January 18, 2009 11:29 AM | Reply | Permalink
Beautiful thoughts.
January 18, 2009 12:08 PM | Reply | Permalink
My sentiments exactly, bluebell. Not only a great piece of work by everyday people... but the fact that this time none died in the cause, and the passengers were saved, is truly worth celebrating.
So a shout-out to the Ferry Guys - and all the others who showed up when the call came out.
January 18, 2009 3:09 PM | Reply | Permalink
I'll add my insignificant hosannas to the ferry operators here. Thanks for the post. Rec'd.
January 18, 2009 2:20 PM | Reply | Permalink
From an essay by Elfie Raymond on The Language Exchange site:
"....Mark Twain learned the meaning of his pen name while he was a river boat pilot on the Mississippi. A 'mark twain' was, and still is an exact measure of safety for a river boat to proceed without danger of running aground in the Mississippi's ever shifting shallows and silt banks.

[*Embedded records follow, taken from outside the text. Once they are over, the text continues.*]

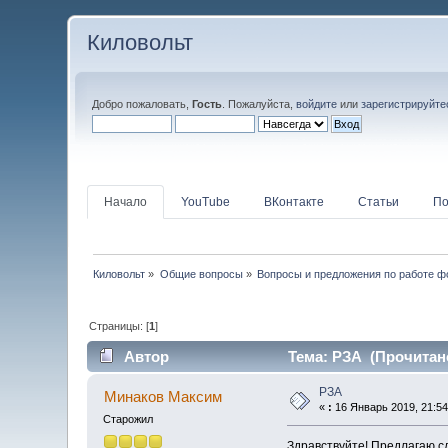
Киловольт
Добро пожаловать,
Гость
. Пожалуйста,
войдите
или
зарегистрируйте
Начало
YouTube
ВКонтакте
Статьи
По
Киловольт
»
Общие вопросы
»
Вопросы и предложения по работе 
Страницы: [
1
]
Автор
Тема: РЗА (Прочитано
РЗА
Минаков Максим
«
:
16 Январь 2019, 21:54
Старожил
Здравствуйте! Предлагаю с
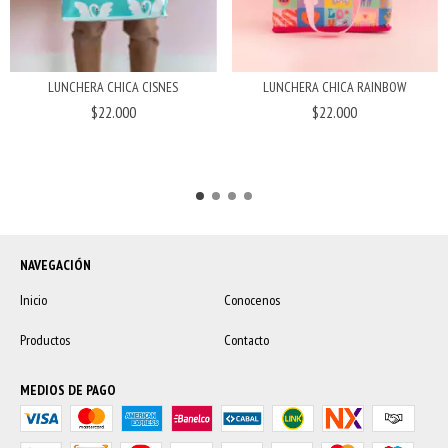
LUNCHERA CHICA CISNES
LUNCHERA CHICA RAINBOW
$22.000
$22.000
NAVEGACIÓN
Inicio
Conocenos
Productos
Contacto
MEDIOS DE PAGO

To prevent calamity the ship's captain must rely on the pilot whose soundings of the river's depth must insure two fathoms, or two times six feet of water for the boat's passage. A Mark Twain or "heed twice" is two fathoms and signals safety and danger at once. Mark Twain is much more than the writer Samuel Clemens' pen name. These two commando words are nothing less than the writer's prudential philosophy drawn from experience and compressed into a slogan. The utility of the metaphor rests with the fact that it reminds us to cultivate caution and foresight - pronoia - while navigating the shoals and silt drifts of the great river of time, a river which is always yet never the same. Caution and foresight are not the grand American virtues that Whitman propounded; they are the sober and modest ones that are often neglected. Today amidst the turbulences close by and far-flung of a world in crisis, to recall the Mississippi river boat pilot's job to measure twice and fathom the depth of the unseen may seem merely quaint. But heeding the pilot's example improves exponentially the chances for safe passage...."
Cheers to the riverboat pilots on the Hudson.